Alpha lipoic acid supports a healthy inflammatory response, meta-analysis shows
Highlights
- Meta-analysis of 18 randomized, controlled trials
- ALA supplementation ranges from 300 to 600 mg/day
- Study duration ranges from 2 weeks to 12 months
- Treatment significantly decreases inflammatory markers CRP, IL-6 and TNF-alpha
Summary
This systematic review and meta-analysis of randomized controlled trials (RCTs) was conducted to determine the effect of alpha-lipoic acid (ALA) supplementation on inflammatory markers in patients with metabolic syndrome and related disorders. Increased chronic inflammation is associated with an increased risk of type 2 diabetes, arteriosclerosis and other metabolic disorders.
The literature search included RCTs indexed in MEDLINE, EMBASE, Web of Science and Cochrane Library databases up to November 2017. Inclusion criteria included randomized, placebo-controlled trials (either parallel or cross-over designs) involving adults diagnosed with metabolic diseases and reporting mean changes between pre- and post-intervention for the inflammatory markers C-reactive protein (CRP), interleukin 6 (IL-6) and/or tumor necrosis factor alpha (TNF-alpha) following ALA supplementation for the intervention and placebos groups.
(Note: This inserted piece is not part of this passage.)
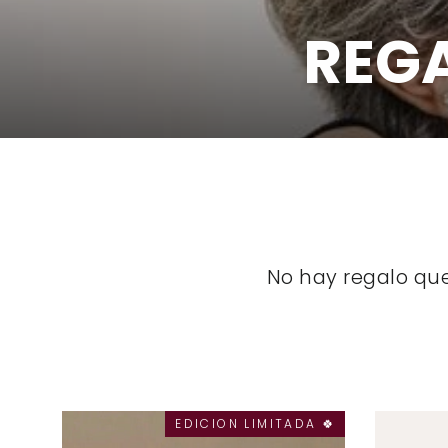
REG
No hay regalo qu
EDICION LIMITADA 🍀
Study quality was assessed using the Cochrane risk of bias tool. Data were pooled by using the random-effect model, and the standardized mean difference (SMD) was considered as the summary effect size. Statistical heterogeneity was assessed using Cochran’s Q and I-square (I2) tests. Publication bias and subgroup analyses were also performed.
A total of 18 studies published between 2005 and 2017 met the inclusion criteria and were included in the meta-analysis. The duration of study interventions varied from 2 weeks to 12 months, and ALA dosages ranged from 300 to 600 mg/day.
Results indicate that ALA supplementation significantly decreased CRP (SMD: -1.52; 95% CI, -2.25, -0.80; P<.001), IL-6 (SMD: -1.96; 95% CI, -2.60, -1.32; P<.001), and TNF-alpha (SMD: -2.62; 95% CI, -3.70, -1.55; P<.001) in this patient population.
These findings indicate that ALA supplementation (300 to 600 mg/day) may offer clinical value to reduce inflammatory markers such as CRP, IL-6 and TNF-alpha in patients with metabolic syndrome and related disorders.